The Villa Olivia Winter Sports School, a small resort near Chicago, employs around 30 instructors. Their two rope tows and one chairlift take skiers and riders to the area’s seven runs. The public facility is owned by the Bartlett Park District and operated since the late 1960s.
“About 550 children, ages 4-12, enroll in our Snow Kids group lessons each season. Children and tweens make up the majority of enrollment in our group and private lessons,” said Andrea. “Total participation in our private and group lessons ranges from 500 to 1000, depending on the longevity of the season.”
As a small resort operated by a government entity, Villa Olivia operates with little down time. If the resort is open, instructors are giving lessons, leaving a short interlude to schedule education events like a credential assessment.
Andrea explained that while the scholarship event was successful, it was initially challenging to find a date to hold the credential assessment. An unseasonably warm season, coupled with prodigious rainfall, made it difficult for Illinois resorts to stay open during the 2022-23 season. This was especially the case for small schools such as Villa Olivia – who only opened to the public for 16 days.
When she found one weekend in January that worked for the assessment, she then needed to find an assessor who was available. Unfortunately, the weekend the event was scheduled warm weather forced the resort to close.
“Next, we made a plan to hold the event in February, and then the resort ceased seasonal operations just ahead of the rescheduled the assessment,” said Andrea. “Fortunately, park officials agreed to keep the slopes open for the credential assessment.”
She noted that while there are many challenges to running a small resort, it has an advantage in the ability to operate with flexibility. “That helped four instructors starting their careers experience a successful Children’s Specialist 1 credential event Feb. 23-24, 2023 at Villa Olivia in Bartlett, Illinois.”
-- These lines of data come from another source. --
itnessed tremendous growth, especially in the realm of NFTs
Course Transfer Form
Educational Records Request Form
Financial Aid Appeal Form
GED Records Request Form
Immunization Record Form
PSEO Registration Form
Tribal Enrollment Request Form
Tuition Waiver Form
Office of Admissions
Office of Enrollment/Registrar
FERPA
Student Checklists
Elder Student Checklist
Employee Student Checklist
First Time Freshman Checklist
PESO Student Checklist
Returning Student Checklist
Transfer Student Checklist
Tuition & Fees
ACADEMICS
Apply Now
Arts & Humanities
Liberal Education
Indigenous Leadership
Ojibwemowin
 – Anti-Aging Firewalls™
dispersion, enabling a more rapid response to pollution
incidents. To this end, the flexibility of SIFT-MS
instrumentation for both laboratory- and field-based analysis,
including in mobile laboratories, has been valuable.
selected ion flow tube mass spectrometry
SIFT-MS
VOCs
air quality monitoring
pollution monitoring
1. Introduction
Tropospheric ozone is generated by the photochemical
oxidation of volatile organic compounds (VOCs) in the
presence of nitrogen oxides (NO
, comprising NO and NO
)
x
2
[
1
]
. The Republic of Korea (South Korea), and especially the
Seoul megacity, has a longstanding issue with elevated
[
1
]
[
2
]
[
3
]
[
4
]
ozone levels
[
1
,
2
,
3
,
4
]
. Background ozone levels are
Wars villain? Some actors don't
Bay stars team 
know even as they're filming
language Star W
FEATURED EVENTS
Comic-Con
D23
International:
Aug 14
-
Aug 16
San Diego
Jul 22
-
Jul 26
Andrea shared that the instructors plan to return next season to teach children’s lessons to the community. Their proximity to neighborhoods, and the city of Chicago, Illinois, makes it an easier resort to travel to for many families, and gives children the opportunity to play outdoors in the winter.
“Our Children’s Specialist instructors will improve the quality of instruction for our guests, the majority of whom are ages 12 and under, and also help build an enthusiastic and dedicated staff of instructors who stay in the game over the long haul,” said Bobby Pierobon, superintendent of Villa Olivia Bartlett Park District.
The Villa Olivia staff echoed his sentiment. “You don’t get a second chance to make a first impression when you teach a child how to ski or ride,” said Alpine Level I certified instructor Ryan Ostrovsky. “PSIA-AASI’s teaching techniques and training give us instructions the ability to translate the lesson plan to students and parents, making teaching a reward experience to return to year after year.”